Non è comunque una voce che ama la solitudine, a cui piaccia perdersi troppo nelle proprie divagazioni. “Kuni” è certamente un album intimo, giocato su un calore, vocale e sonoro, che ricorda le produzioni più eleganti della Brainfeeder: da Hiatus Kaiyote a Taylor McFerrin, l'estetica future-jazz di brani quali “Smoke – A Moon Or A Button”, costruita su continue deviazioni e ritorni al tema centrale, o di “Takeshi”, tutta retta da sincopi ritmiche e frenesie di basso, risulta evidente l'approccio polivalente, la natura ricombinante di un sound che si declina volta volta in base a umori e convergenze del tutto diverse. Eppure, si tratta di un progetto che vive della sua natura collaborativa, che trae forza anche dalla presenza di importanti collaborazioni.
Vertono verso ispirati territori hip-hop “Don't Know I'm Dead Or Not”, suadente divagazione elettronica in cui il flow di Chester Watson si muove con misteriosa intensità, e “How Do We Know We're Alive”, soul onirico e arrembante, nel quale Pink Siifu si muove con ambigua malizia.
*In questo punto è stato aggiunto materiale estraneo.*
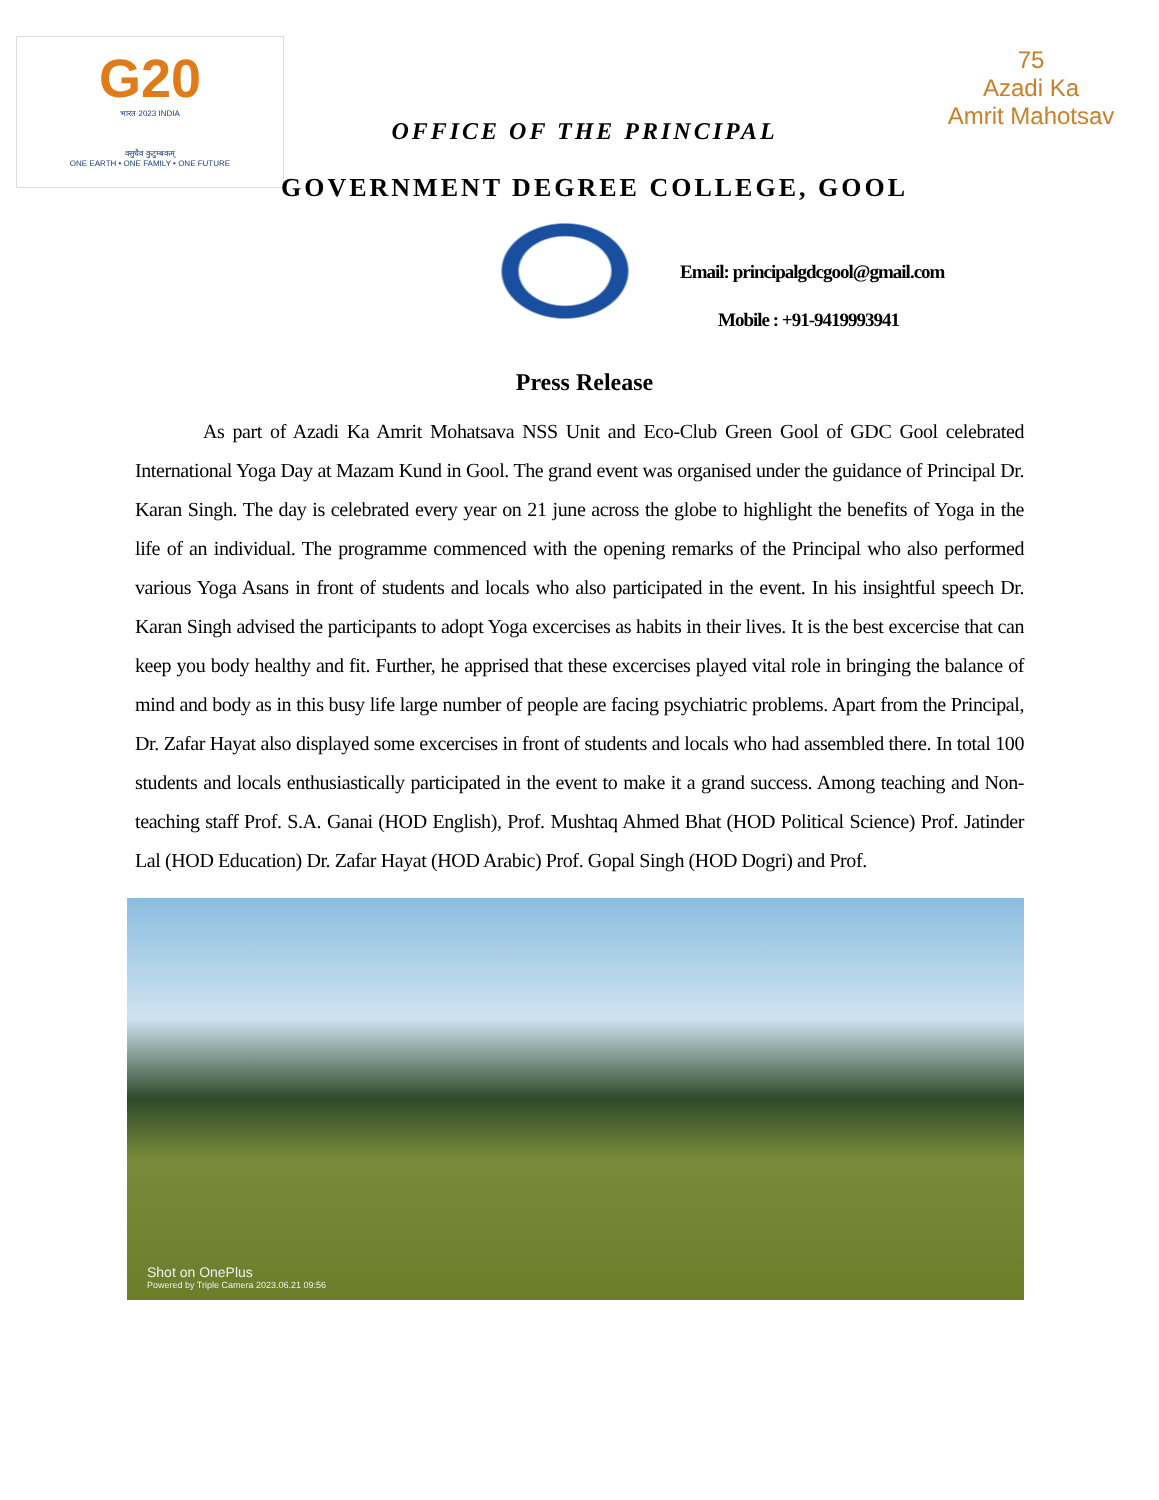G20
भारत 2023 INDIA
वसुधैव कुटुम्बकम्
ONE EARTH • ONE FAMILY • ONE FUTURE
75
Azadi Ka
Amrit Mahotsav
OFFICE OF THE PRINCIPAL
GOVERNMENT DEGREE COLLEGE, GOOL
Email: principalgdcgool@gmail.com
Mobile : +91-9419993941
Press Release
As part of Azadi Ka Amrit Mohatsava NSS Unit and Eco-Club Green Gool of GDC Gool celebrated International Yoga Day at Mazam Kund in Gool. The grand event was organised under the guidance of Principal Dr. Karan Singh. The day is celebrated every year on 21 june across the globe to highlight the benefits of Yoga in the life of an individual. The programme commenced with the opening remarks of the Principal who also performed various Yoga Asans in front of students and locals who also participated in the event. In his insightful speech Dr. Karan Singh advised the participants to adopt Yoga excercises as habits in their lives. It is the best excercise that can keep you body healthy and fit. Further, he apprised that these excercises played vital role in bringing the balance of mind and body as in this busy life large number of people are facing psychiatric problems. Apart from the Principal, Dr. Zafar Hayat also displayed some excercises in front of students and locals who had assembled there. In total 100 students and locals enthusiastically participated in the event to make it a grand success. Among teaching and Non-teaching staff Prof. S.A. Ganai (HOD English), Prof. Mushtaq Ahmed Bhat (HOD Political Science) Prof. Jatinder Lal (HOD Education) Dr. Zafar Hayat (HOD Arabic) Prof. Gopal Singh (HOD Dogri) and Prof.
Shot on OnePlus
Powered by Triple Camera 2023.06.21 09:56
E se Asa Chang fornisce un cadenzato supporto vocale ai fraseggi ambient dell'iniziale “Hana-bi”, “Ktm” è esplorazione fusion di grande lucidità, atmosfera e tecnica che assieme a Jason Lindner sa trovare la piena compattezza di assieme.
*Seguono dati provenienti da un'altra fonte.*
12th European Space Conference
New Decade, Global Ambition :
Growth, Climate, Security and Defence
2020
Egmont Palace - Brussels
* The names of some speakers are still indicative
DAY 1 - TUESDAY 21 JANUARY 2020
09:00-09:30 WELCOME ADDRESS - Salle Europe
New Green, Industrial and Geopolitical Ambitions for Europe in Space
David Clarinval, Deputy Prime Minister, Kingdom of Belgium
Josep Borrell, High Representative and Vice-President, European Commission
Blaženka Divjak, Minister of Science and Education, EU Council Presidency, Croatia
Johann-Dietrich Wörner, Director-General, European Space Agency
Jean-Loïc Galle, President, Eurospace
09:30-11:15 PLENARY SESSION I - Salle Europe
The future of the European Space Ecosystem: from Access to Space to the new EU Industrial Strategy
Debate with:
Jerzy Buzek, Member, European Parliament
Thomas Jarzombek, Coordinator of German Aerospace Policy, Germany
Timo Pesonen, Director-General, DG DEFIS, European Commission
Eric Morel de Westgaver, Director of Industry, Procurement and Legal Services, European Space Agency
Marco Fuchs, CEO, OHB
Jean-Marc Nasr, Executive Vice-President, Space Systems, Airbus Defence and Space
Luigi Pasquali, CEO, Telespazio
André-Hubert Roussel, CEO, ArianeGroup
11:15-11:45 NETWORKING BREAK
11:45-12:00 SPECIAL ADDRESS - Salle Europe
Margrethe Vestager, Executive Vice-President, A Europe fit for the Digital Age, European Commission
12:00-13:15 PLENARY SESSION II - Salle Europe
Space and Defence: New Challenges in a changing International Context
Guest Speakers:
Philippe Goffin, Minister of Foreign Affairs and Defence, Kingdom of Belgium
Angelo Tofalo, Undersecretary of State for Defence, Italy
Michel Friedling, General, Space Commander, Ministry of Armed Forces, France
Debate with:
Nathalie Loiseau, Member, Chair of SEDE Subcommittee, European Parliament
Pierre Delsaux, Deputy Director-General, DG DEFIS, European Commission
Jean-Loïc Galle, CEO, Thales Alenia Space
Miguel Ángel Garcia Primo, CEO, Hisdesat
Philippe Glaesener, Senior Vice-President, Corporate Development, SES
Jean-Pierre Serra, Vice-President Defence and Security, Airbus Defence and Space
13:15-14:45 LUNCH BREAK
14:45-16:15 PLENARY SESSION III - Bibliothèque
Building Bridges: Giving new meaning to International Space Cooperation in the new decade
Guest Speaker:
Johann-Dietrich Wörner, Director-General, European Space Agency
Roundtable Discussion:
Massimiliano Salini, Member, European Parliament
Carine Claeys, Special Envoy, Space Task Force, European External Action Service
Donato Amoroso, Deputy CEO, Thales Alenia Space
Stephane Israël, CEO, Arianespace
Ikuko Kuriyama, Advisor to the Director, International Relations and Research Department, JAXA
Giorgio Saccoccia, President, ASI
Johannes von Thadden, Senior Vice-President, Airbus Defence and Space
Faki si rivela musicista di grande polso, dallo sguardo preciso: con una visione d'insieme che sa trarre il meglio da ogni scelta, e al contempo una varietà di elementi tale da presentare un'immagine sempre diversa, l'autrice italo-tunisina ha sviluppato un linguaggio suadente, in cui muoversi in piena libertà, diventando parte integrante del suono, del portato narrativo che i brani si trascinano appresso. L'Italia del presente, multiculturale, dal respiro globale, ma soprattutto quella del futuro, passa certamente da qui.